Osho'nun yazdıklarını ve ortaya koyduğu temel yaşam felsefesini okuyanlar bilirler; yaşam uğruna mücadele edilen, her gün kendini yenileyen ve doğrulama çabasını yürüten karmakarışık bir düzenden ibarettir.
Bunun içindeki bütün gayeler, ilişkiler ve iletişim yöntemleri sadece ve sadece bu amaca hizmet eder. Yani yaşamın içinde hem diyalog, hem de çatışma olabilir mi? Elbette olabilir ama bunlar birbirine hizmet ettiği ve mücadelelerini kendi amaçları doğrultusunda gerçekleştirebildikleri oranda olabilir.
Aksi halde ortaya çıkan duruma; Kaos hali demek daha doğru ve yerinde olur... Aslında kaos hali de; en kaba anlamda yaşamın oluş halidir!

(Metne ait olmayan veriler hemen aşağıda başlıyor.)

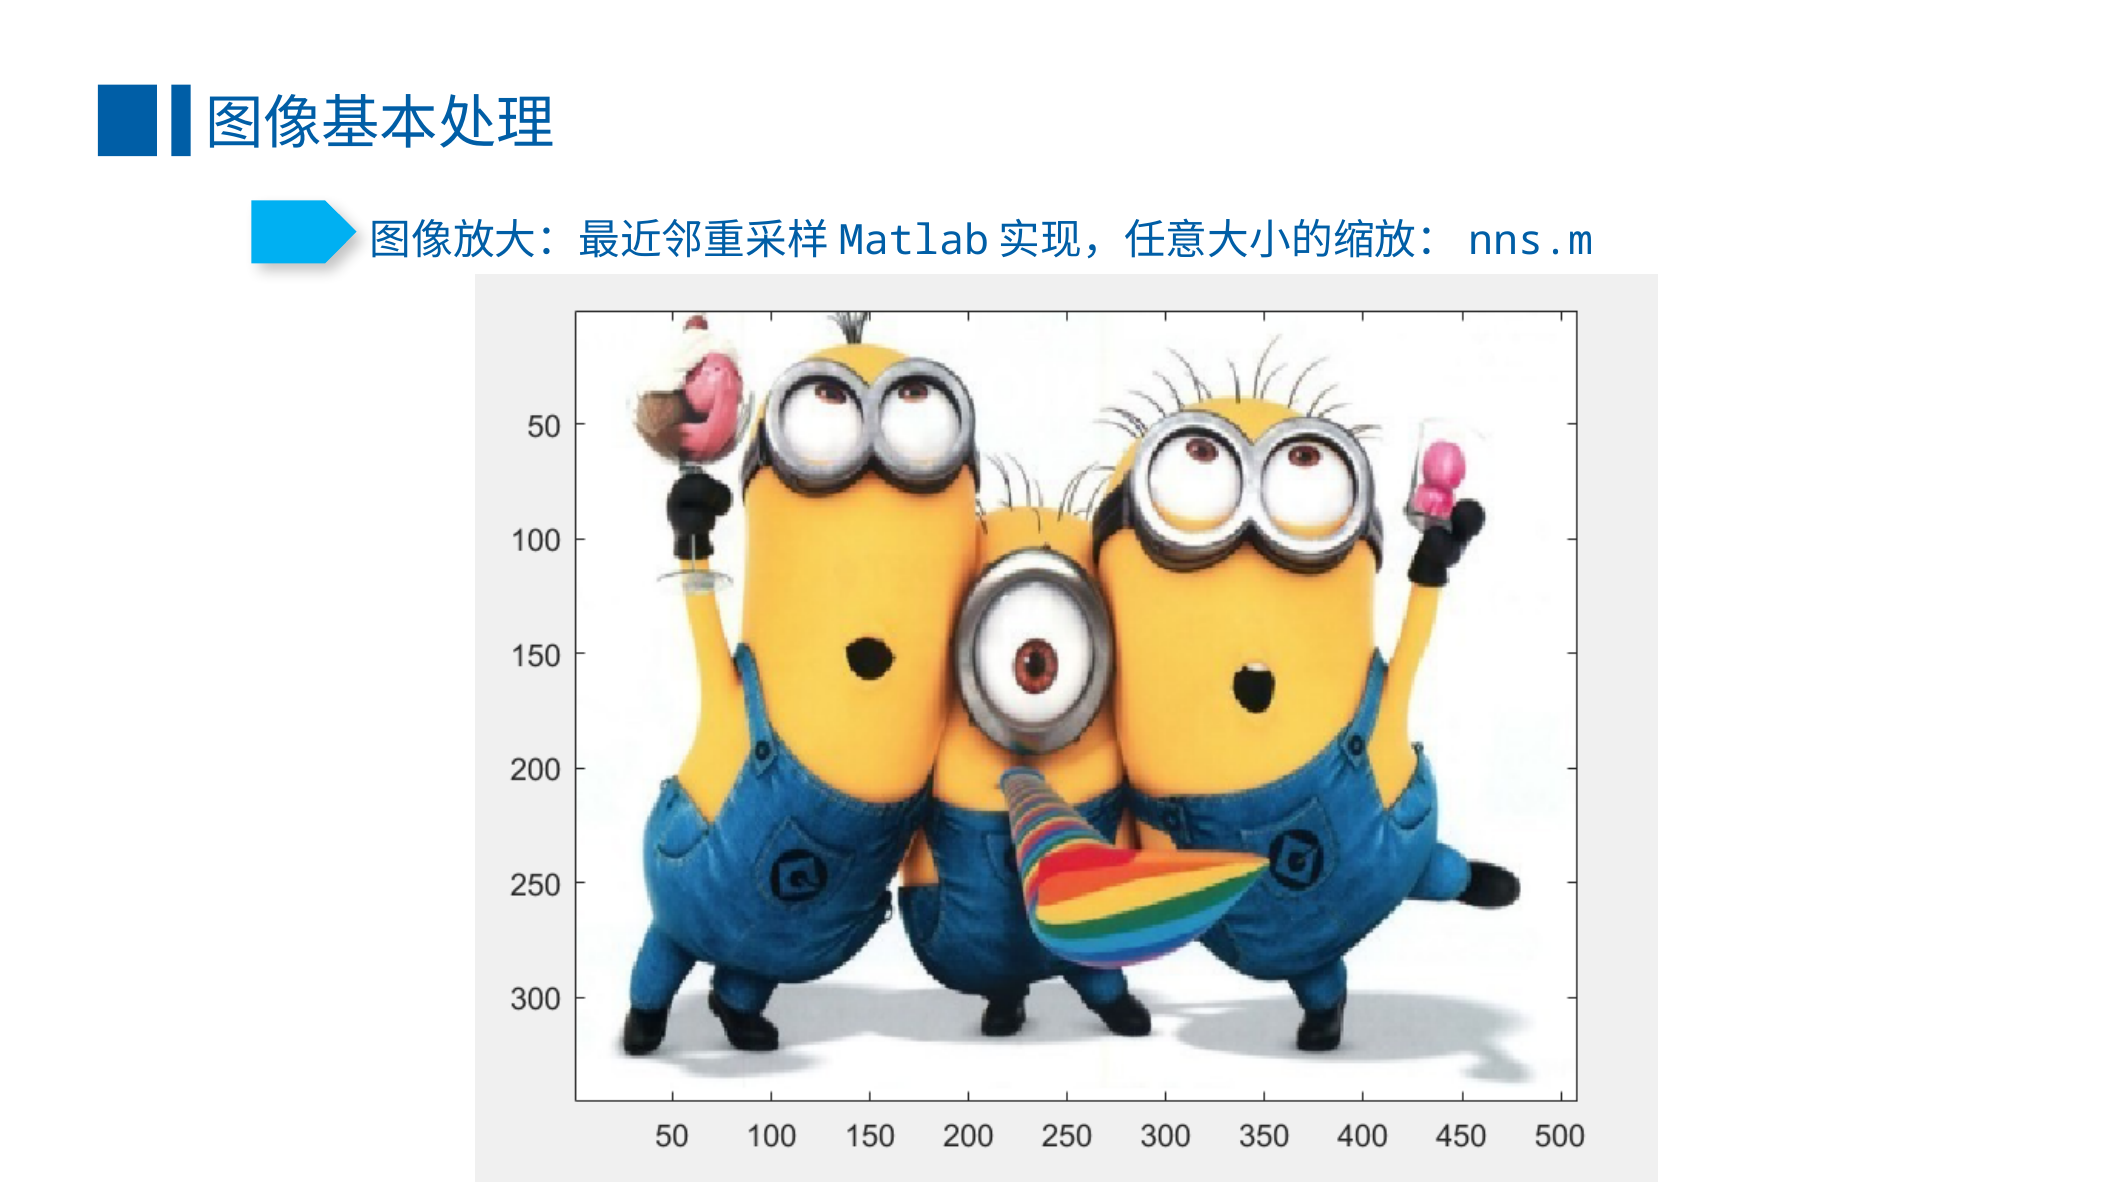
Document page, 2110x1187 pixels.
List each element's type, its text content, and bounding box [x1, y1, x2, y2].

text_box 图像放大：最近邻重采样Matlab实现，任意大小的缩放：nns.m [353, 194, 2000, 271]
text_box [97, 77, 986, 164]
text_box [250, 199, 353, 265]
picture [475, 274, 1658, 1182]
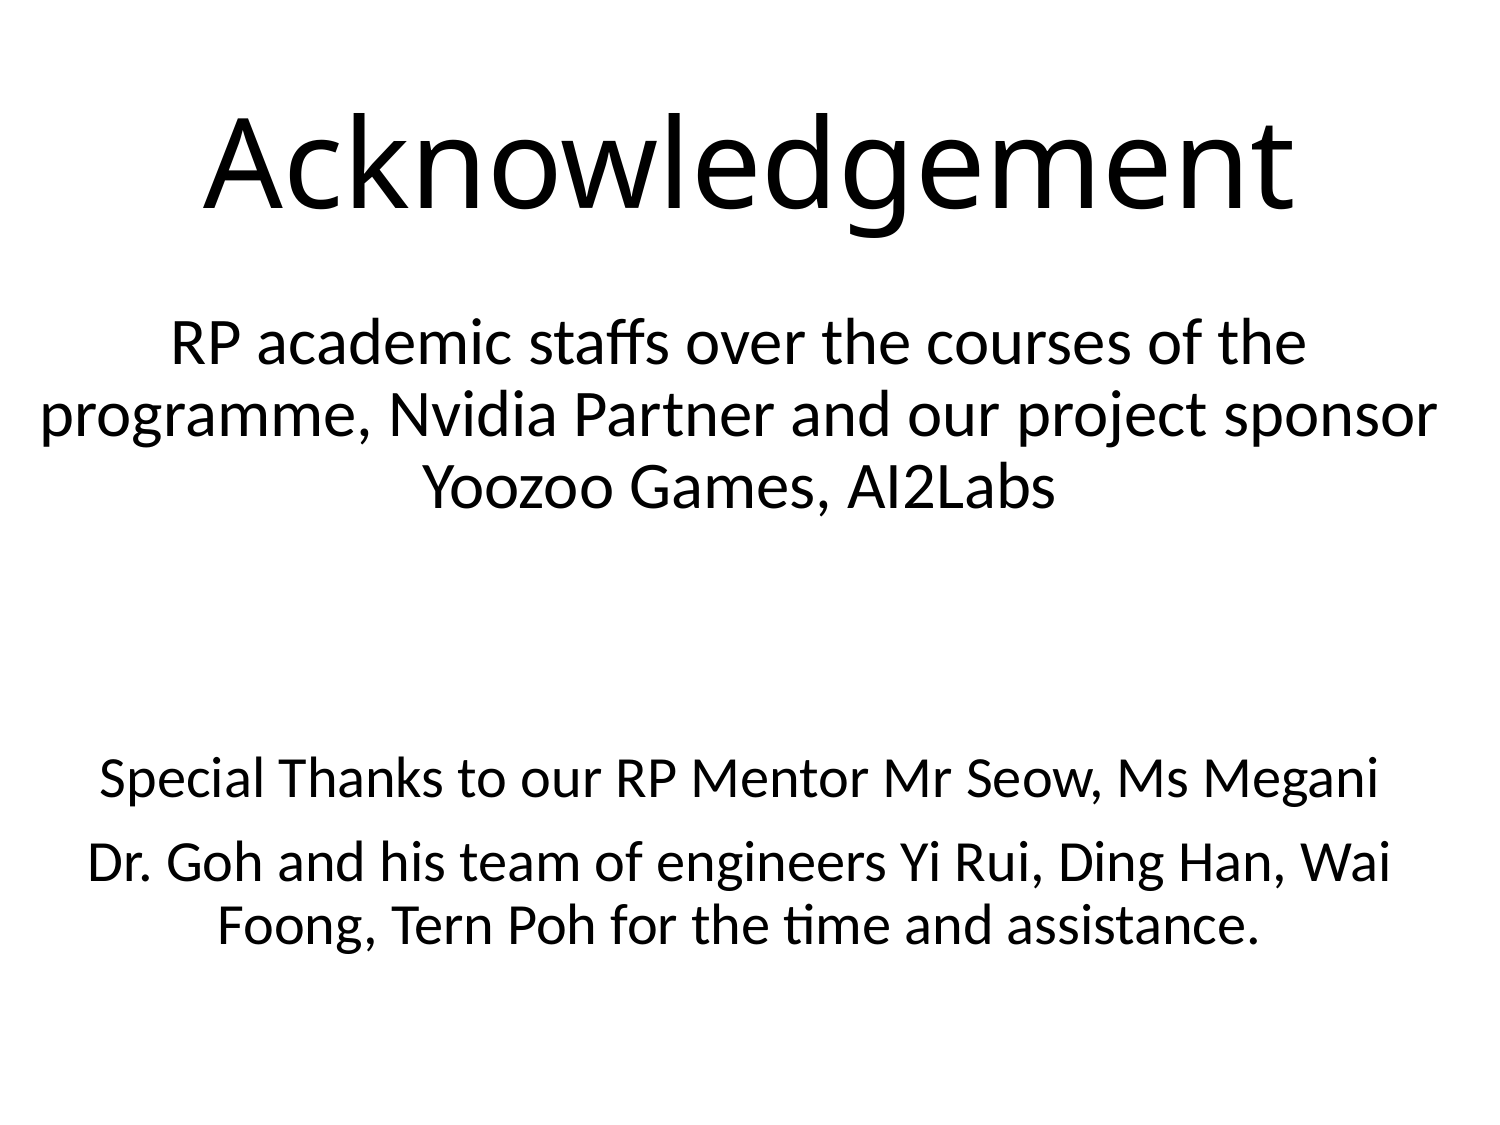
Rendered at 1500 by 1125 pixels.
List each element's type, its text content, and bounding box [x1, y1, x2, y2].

title Acknowledgement [103, 59, 1397, 278]
list RP academic staffs over the courses of the programme, Nvidia Partner and our project sponsor Yoozoo Games, AI2Labs Special Thanks to our RP Mentor Mr Seow, Ms Megani Dr. Goh and his team of engineers Yi Rui, Ding Han, Wai Foong, Tern Poh for the time and assistance. [20, 299, 1460, 1014]
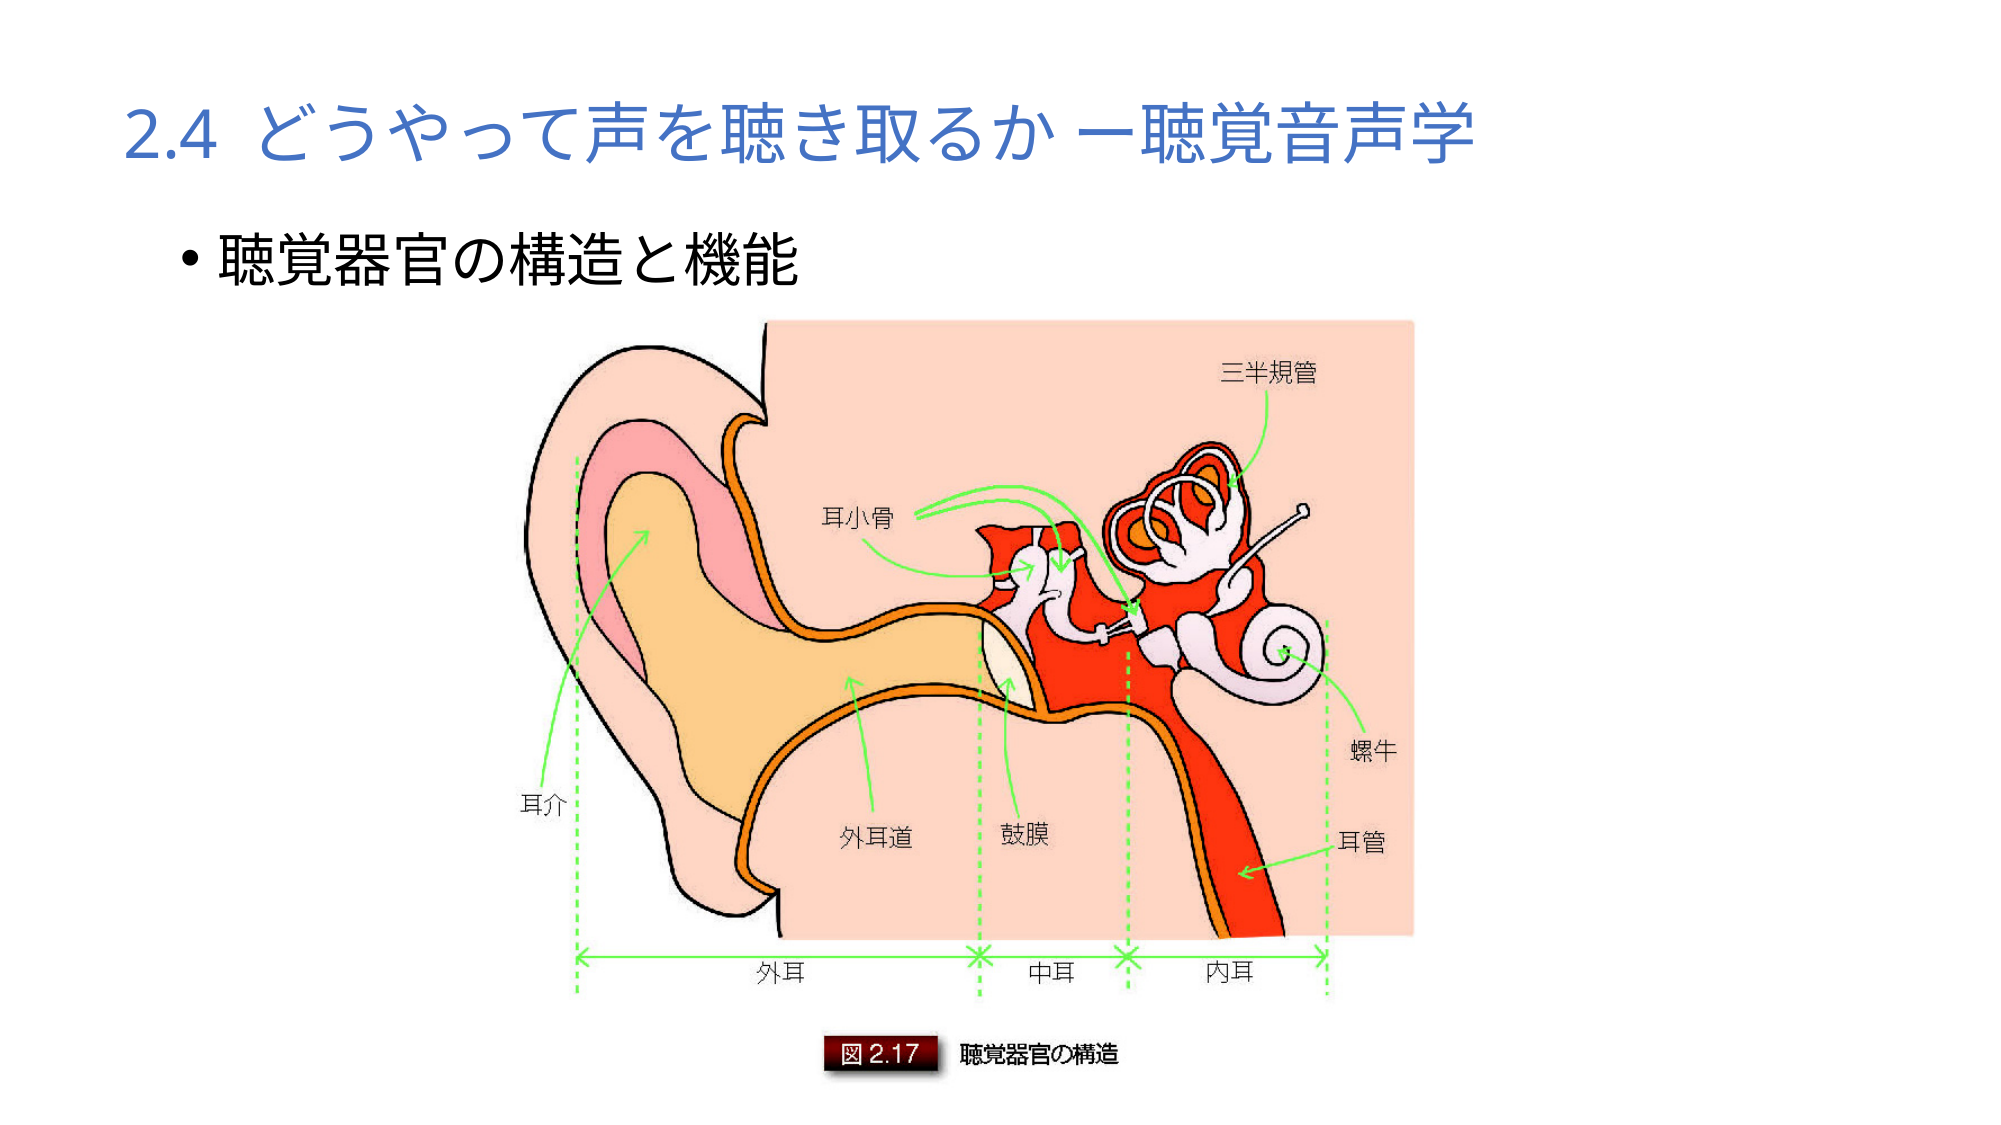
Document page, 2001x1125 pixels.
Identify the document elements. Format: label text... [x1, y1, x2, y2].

picture [488, 288, 1445, 1099]
title 2.4 どうやって声を聴き取るか ー聴覚音声学 [108, 57, 1522, 216]
list 聴覚器官の構造と機能 [165, 215, 1487, 929]
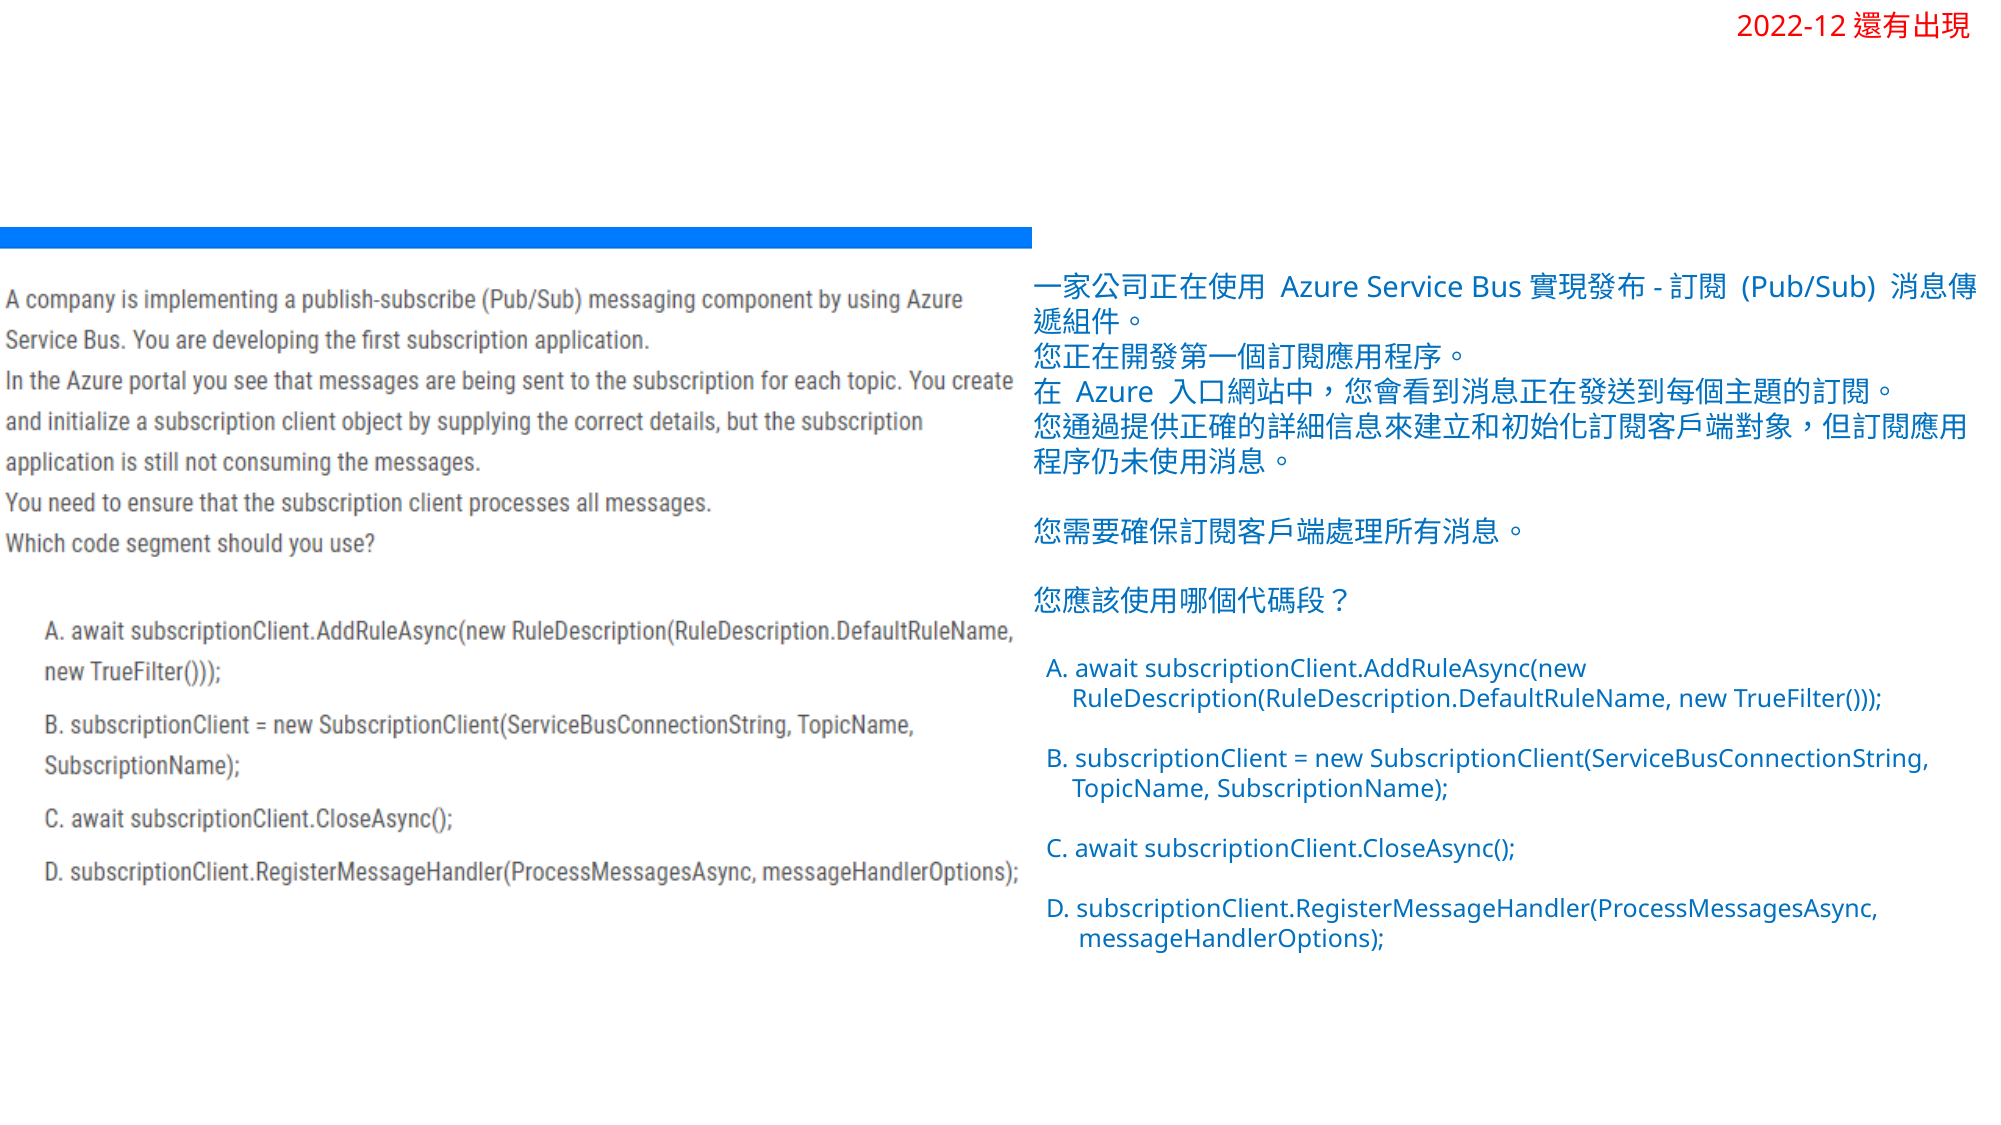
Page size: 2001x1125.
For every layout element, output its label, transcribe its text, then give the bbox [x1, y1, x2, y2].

Kaos hali için birçok siyaset bilimci ve kuramcı bir oluş anı'nın karmaşası açıklamalarında bulunmaktadır. Bu tam anlamıyla gerçeği karşılar mı, tüm soru işaretlerine cevap verir mi bilinmez. Fakat tüm bunların birbiriyle olan bağlantısını kurmak; çok ama çok önemlidir. Çünkü bunlardan bağımsız ve her birini kendi başına değerlendirmeye çalışmak yanlış olur...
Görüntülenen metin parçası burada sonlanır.